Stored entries

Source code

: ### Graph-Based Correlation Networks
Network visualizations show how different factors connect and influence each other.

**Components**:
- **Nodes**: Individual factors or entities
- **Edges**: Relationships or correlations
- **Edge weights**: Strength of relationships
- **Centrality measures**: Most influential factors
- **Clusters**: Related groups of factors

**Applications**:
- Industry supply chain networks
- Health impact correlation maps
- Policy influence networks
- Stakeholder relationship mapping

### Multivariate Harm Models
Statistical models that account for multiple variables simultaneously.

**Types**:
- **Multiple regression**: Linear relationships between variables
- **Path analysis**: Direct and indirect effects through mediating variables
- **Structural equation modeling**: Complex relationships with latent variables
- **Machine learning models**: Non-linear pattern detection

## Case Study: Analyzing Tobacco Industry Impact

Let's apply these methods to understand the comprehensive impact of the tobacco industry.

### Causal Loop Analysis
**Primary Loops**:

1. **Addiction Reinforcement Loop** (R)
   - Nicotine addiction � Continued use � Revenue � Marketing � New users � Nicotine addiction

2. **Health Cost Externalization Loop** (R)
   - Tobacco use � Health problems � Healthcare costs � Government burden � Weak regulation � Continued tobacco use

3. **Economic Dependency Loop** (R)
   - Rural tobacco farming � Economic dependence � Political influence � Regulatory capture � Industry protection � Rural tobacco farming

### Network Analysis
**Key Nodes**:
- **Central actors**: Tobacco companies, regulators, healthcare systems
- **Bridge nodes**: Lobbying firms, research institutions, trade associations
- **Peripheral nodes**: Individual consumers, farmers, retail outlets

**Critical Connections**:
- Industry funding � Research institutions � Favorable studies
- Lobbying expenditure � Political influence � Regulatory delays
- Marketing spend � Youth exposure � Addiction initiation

- **Problem to solve**: The answer must be a single number: the count of lines in the entries above that contain "factors".

- **Reply**: 4